What to work on: This exercise requires an exact copy of each line from the one containing "Y para estar" down to the last line below.

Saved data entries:
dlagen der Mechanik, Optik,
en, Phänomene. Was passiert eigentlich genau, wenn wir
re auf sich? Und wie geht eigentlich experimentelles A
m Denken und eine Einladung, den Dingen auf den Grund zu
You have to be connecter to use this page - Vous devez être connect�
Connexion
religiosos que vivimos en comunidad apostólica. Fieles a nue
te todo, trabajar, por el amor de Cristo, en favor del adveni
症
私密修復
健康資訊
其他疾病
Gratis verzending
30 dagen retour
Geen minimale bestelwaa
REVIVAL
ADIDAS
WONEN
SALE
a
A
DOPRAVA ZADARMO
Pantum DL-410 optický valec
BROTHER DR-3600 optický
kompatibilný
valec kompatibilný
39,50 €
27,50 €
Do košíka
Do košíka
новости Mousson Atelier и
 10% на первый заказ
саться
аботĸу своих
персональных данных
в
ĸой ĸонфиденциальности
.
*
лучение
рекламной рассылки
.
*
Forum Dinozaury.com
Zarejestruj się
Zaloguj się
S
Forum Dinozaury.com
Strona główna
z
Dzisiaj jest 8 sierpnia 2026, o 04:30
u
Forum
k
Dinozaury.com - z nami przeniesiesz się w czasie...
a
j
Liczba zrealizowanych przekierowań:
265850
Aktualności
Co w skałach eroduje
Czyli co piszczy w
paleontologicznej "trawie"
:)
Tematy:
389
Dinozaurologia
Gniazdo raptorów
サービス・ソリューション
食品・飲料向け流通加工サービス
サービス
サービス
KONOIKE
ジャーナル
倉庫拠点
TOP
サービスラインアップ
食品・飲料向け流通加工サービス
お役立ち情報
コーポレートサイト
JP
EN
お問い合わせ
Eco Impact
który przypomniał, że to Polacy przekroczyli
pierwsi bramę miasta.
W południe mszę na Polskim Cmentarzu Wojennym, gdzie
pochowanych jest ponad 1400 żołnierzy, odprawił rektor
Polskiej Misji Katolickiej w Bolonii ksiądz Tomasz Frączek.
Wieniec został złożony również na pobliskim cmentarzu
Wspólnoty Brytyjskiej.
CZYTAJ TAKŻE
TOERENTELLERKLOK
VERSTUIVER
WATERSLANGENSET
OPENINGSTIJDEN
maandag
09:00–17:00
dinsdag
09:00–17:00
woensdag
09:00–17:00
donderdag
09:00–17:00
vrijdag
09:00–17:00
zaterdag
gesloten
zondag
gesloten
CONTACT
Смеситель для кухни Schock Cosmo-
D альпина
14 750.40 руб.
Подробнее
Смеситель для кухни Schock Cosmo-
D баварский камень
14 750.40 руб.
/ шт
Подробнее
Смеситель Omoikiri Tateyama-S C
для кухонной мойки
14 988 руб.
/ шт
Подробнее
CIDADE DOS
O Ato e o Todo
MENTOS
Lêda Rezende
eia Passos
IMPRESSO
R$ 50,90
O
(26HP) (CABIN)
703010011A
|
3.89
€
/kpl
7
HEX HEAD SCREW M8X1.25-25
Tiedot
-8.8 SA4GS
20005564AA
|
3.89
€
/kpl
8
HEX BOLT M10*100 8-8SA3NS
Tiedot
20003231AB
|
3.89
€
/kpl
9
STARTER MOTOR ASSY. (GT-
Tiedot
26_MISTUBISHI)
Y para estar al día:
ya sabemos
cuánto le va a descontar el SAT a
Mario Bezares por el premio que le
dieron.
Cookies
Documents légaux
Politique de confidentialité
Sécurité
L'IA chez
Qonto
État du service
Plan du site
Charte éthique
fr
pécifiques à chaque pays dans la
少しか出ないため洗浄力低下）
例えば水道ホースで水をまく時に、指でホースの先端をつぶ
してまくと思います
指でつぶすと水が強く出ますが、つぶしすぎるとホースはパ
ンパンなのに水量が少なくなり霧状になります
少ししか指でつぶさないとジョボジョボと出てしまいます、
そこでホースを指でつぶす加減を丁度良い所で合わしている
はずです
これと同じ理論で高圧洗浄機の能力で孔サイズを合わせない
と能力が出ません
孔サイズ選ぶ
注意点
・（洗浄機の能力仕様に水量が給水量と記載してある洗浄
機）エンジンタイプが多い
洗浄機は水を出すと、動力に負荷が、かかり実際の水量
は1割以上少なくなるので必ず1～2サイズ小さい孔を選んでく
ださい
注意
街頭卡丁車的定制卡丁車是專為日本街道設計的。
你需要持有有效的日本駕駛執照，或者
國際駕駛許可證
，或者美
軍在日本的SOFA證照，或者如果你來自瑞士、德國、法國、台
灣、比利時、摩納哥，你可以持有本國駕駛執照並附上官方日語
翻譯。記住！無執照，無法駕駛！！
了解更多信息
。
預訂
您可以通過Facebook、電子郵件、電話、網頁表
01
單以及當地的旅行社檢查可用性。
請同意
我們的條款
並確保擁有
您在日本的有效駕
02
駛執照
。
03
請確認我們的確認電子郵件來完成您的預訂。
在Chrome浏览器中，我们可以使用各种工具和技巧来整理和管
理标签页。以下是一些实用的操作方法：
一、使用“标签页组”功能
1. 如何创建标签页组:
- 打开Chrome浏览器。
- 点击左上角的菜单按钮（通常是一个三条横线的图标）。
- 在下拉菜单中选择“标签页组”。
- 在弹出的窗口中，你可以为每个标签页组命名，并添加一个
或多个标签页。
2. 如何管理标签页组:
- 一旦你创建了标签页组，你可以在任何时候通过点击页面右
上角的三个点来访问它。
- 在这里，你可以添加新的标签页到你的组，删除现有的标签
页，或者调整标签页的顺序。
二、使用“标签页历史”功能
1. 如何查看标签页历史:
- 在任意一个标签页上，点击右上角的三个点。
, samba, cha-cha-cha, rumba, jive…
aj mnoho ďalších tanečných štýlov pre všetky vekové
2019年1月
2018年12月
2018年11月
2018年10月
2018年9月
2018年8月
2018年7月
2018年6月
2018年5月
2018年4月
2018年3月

Answer space:
Y para estar al día:
ya sabemos
cuánto le va a descontar el SAT a
Mario Bezares por el premio que le
dieron.
Cookies
Documents légaux
Politique de confidentialité
Sécurité
L'IA chez
Qonto
État du service
Plan du site
Charte éthique
fr
pécifiques à chaque pays dans la
少しか出ないため洗浄力低下）
例えば水道ホースで水をまく時に、指でホースの先端をつぶ
してまくと思います
指でつぶすと水が強く出ますが、つぶしすぎるとホースはパ
ンパンなのに水量が少なくなり霧状になります
少ししか指でつぶさないとジョボジョボと出てしまいます、
そこでホースを指でつぶす加減を丁度良い所で合わしている
はずです
これと同じ理論で高圧洗浄機の能力で孔サイズを合わせない
と能力が出ません
孔サイズ選ぶ
注意点
・（洗浄機の能力仕様に水量が給水量と記載してある洗浄
機）エンジンタイプが多い
洗浄機は水を出すと、動力に負荷が、かかり実際の水量
は1割以上少なくなるので必ず1～2サイズ小さい孔を選んでく
ださい
注意
街頭卡丁車的定制卡丁車是專為日本街道設計的。
你需要持有有效的日本駕駛執照，或者
國際駕駛許可證
，或者美
軍在日本的SOFA證照，或者如果你來自瑞士、德國、法國、台
灣、比利時、摩納哥，你可以持有本國駕駛執照並附上官方日語
翻譯。記住！無執照，無法駕駛！！
了解更多信息
。
預訂
您可以通過Facebook、電子郵件、電話、網頁表
01
單以及當地的旅行社檢查可用性。
請同意
我們的條款
並確保擁有
您在日本的有效駕
02
駛執照
。
03
請確認我們的確認電子郵件來完成您的預訂。
在Chrome浏览器中，我们可以使用各种工具和技巧来整理和管
理标签页。以下是一些实用的操作方法：
一、使用“标签页组”功能
1. 如何创建标签页组:
- 打开Chrome浏览器。
- 点击左上角的菜单按钮（通常是一个三条横线的图标）。
- 在下拉菜单中选择“标签页组”。
- 在弹出的窗口中，你可以为每个标签页组命名，并添加一个
或多个标签页。
2. 如何管理标签页组:
- 一旦你创建了标签页组，你可以在任何时候通过点击页面右
上角的三个点来访问它。
- 在这里，你可以添加新的标签页到你的组，删除现有的标签
页，或者调整标签页的顺序。
二、使用“标签页历史”功能
1. 如何查看标签页历史:
- 在任意一个标签页上，点击右上角的三个点。
, samba, cha-cha-cha, rumba, jive…
aj mnoho ďalších tanečných štýlov pre všetky vekové
2019年1月
2018年12月
2018年11月
2018年10月
2018年9月
2018年8月
2018年7月
2018年6月
2018年5月
2018年4月
2018年3月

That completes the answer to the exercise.